AI can provide real estate guidance on a variety of levels, generating useful information based on thousands of data points, including current and past market information, property history, company acquisition and disposition patterns, the lending climate, and assumptions or predictions regarding rent growth and interest rates. These are all factors that real estate investors take into account when considering potential transactions, and AI can cull that information and provide predictive analysis to inform their acquisition activities.
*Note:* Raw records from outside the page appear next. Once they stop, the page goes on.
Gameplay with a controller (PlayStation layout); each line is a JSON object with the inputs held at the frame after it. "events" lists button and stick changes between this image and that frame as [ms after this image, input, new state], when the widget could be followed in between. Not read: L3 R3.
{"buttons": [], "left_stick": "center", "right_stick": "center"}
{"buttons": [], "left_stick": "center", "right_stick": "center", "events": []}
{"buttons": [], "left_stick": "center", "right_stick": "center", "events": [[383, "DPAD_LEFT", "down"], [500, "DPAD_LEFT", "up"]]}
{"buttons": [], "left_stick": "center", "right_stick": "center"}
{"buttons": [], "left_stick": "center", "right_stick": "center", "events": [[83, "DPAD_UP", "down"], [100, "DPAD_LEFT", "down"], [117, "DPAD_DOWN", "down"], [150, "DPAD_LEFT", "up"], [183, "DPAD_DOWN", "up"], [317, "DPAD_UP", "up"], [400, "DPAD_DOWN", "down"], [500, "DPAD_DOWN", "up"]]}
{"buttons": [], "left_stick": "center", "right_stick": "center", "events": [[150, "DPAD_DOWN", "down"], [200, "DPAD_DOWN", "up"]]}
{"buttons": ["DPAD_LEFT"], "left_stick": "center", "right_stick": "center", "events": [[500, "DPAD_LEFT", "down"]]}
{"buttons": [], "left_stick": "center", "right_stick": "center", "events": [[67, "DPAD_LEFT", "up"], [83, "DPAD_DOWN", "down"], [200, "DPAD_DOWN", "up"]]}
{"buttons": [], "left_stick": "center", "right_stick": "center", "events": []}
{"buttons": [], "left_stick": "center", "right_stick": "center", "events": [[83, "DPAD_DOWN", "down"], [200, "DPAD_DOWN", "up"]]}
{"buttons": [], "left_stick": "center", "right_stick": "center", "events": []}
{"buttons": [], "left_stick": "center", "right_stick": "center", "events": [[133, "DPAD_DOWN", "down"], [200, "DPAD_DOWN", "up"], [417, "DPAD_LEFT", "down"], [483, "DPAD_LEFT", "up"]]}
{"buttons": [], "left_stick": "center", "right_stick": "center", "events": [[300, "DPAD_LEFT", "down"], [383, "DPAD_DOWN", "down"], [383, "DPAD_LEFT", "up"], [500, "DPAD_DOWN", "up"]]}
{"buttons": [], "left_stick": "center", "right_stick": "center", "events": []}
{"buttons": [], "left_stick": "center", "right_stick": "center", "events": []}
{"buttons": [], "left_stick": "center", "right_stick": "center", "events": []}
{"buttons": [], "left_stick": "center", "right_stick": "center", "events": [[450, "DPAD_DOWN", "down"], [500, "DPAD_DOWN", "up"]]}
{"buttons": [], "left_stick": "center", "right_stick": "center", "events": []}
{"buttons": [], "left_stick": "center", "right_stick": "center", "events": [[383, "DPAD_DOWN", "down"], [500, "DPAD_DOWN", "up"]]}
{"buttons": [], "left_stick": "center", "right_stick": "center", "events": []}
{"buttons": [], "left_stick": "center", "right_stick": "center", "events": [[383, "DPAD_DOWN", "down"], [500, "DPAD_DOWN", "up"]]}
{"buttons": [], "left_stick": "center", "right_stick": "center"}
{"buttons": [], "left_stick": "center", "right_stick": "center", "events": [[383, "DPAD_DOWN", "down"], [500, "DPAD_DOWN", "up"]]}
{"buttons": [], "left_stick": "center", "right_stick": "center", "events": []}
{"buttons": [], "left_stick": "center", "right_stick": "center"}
There are limits to the sort of questions AI can answer. “If you’re trying to answer things like where should I buy something and you ask the question around the office sector, that’s a really complex question that’s not going to be solved in its entirety by AI,” Salmanson said. “Can AI assist in this process? Truly. Can AI solve this problem? Absolutely not.” With proper data as a resource, AI can, for example, provide information on the best-performing markets and how those markets might perform in the future or which buildings encompass features that are most desirable among tenants. But AI platforms can’t respond to a query and identify a specific asset and say, that’s the one; that’s the best building to add to your particular portfolio for these reasons.
AI can’t be a property-buying guru and pinpoint a good deal because there are copious variables to be considered. AI might be able to identify the correlations, but only a human can apply those correlations to the real world, at least for now. Even some of the biggest players in the commercial real estate world, like Brookfield or Starwood, have centralized their internal portfolio data and possess the financial resources to acquire practically every relevant data set available but can’t elicit an informed and accurate response to the query about the guaranteed bargain-basement deal.
Data sets can be contradictory. What might be listed as “tenant improvements” in one data set might be “TI” or “tenimpro/lease.” You get the idea. And then there are the deal factors that don’t easily fit into numerical form. “The ability of AI to be able to say something like pick this property, even though the bid-ask spread is smaller than others and more likely to close. You can’t know that,” Salmanson noted. “You have to think about who the seller is, and what their motivation is, and what kind of psychology they have going on right now. That’s just not a reasonable expectation. The data to be available to answer those questions is not a real thing.”
We haven’t even started to crack the surface of what AI can do in real estate; there is so much more AI will be able to do to aid commercial real estate investors in decision-making in the not-too-distant future. For now, AI still serves as a valuable instrument for decision-making in acquisitions and dispositions. In short order, it could be a tool that spots potential investments before anyone else can. But it remains to be seen if it will ever fully replace the human intuition that is so critical to every real estate deal. AI might not replace the senior acquisitions manager, but it might be coming for his research staff.